= Jill Astbury =

Australian researcher

Jill Astbury is an Australian researcher in the field of women's mental health.

Astbury is perhaps best known for co-authoring the 1980 book Birth Rites Birth Rights with Judith Lumley.

She also wrote extensively for The Age newspaper throughout the early 1980's, reviewing books and discussing issues pertaining to women.

== Career ==
Astbury was deputy director of the Key Centre for Women's Health in Society, a World Health Organisation centre. She left this position to join Victoria University in Melbourne, Australia, as research professor in psychology.
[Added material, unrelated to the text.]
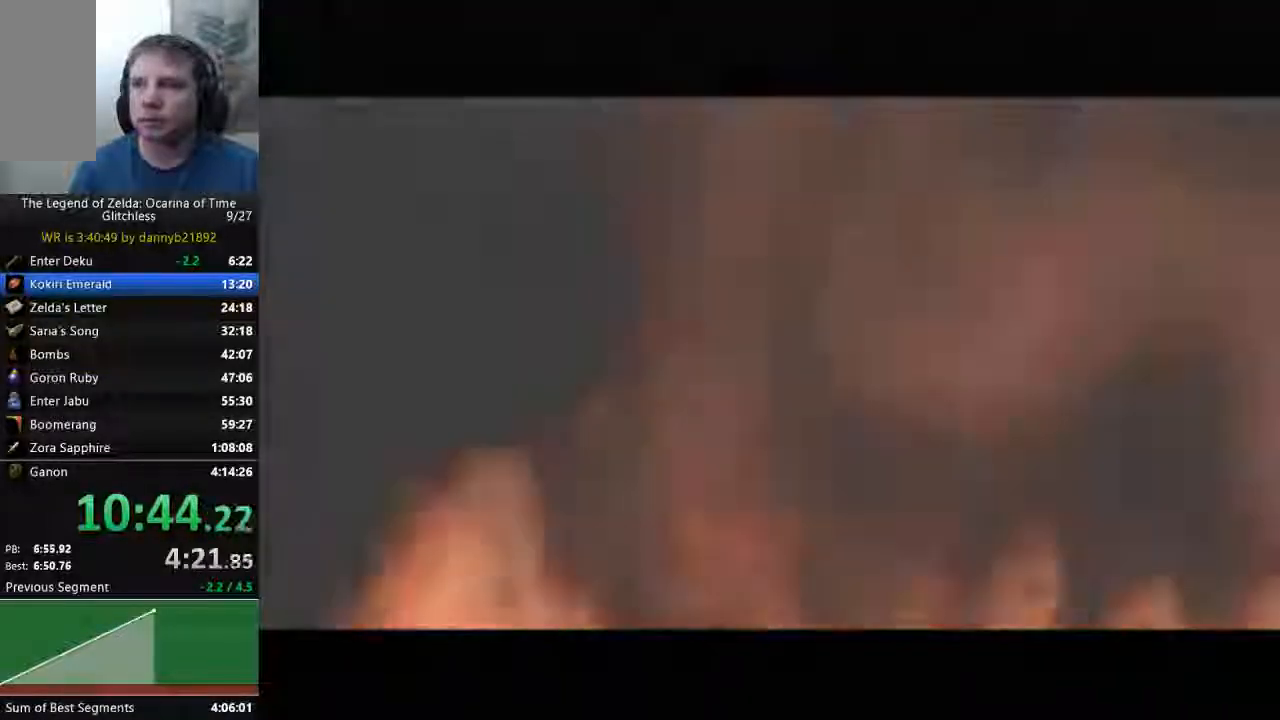
{"buttons": ["A"], "left_stick": "center", "events": [[67, "B", "down"], [100, "A", "up"], [200, "A", "down"], [200, "B", "up"], [333, "A", "up"], [367, "B", "down"], [467, "A", "down"], [500, "B", "up"]]}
Her work focuses on the relationship between gender based violence including sexual violence and gender disparities in mental health including increased rates of depression, anxiety and post traumatic stress disorder.

== Publications ==
- Birth Rites Birth Rights: childbirth alternatives for Australian parents (Thomas Nelson Australia, 1980)
- Crazy for You: The making of women's madness (Oxford University Press, 1996)
- Mapping a global pandemic : review of current literature on rape, sexual assault and sexual harassment of women (Key Centre for Women's Health in Society, 2000)
- Women's mental health: an evidence based review (WHO, 2000)
- Gender disparities in Mental Health (WHO, 2001)
- Services for victim/survivors of sexual assault : identifying needs, interventions and provision of services in Australia (Australian Institute of Family Studies, 2006)
- Forced Sex: A Critical Factor in the Sleep Difficulties of Young Australian Women (Violence and Victims, 2011)
- Violating children’s rights: The psychological impact of sexual abuse in childhood (InPsych 2013, Vol 35)

== Recognition ==
In 2008, Astbury was inducted into the Victorian Honour Roll of Women for her research into violence against women.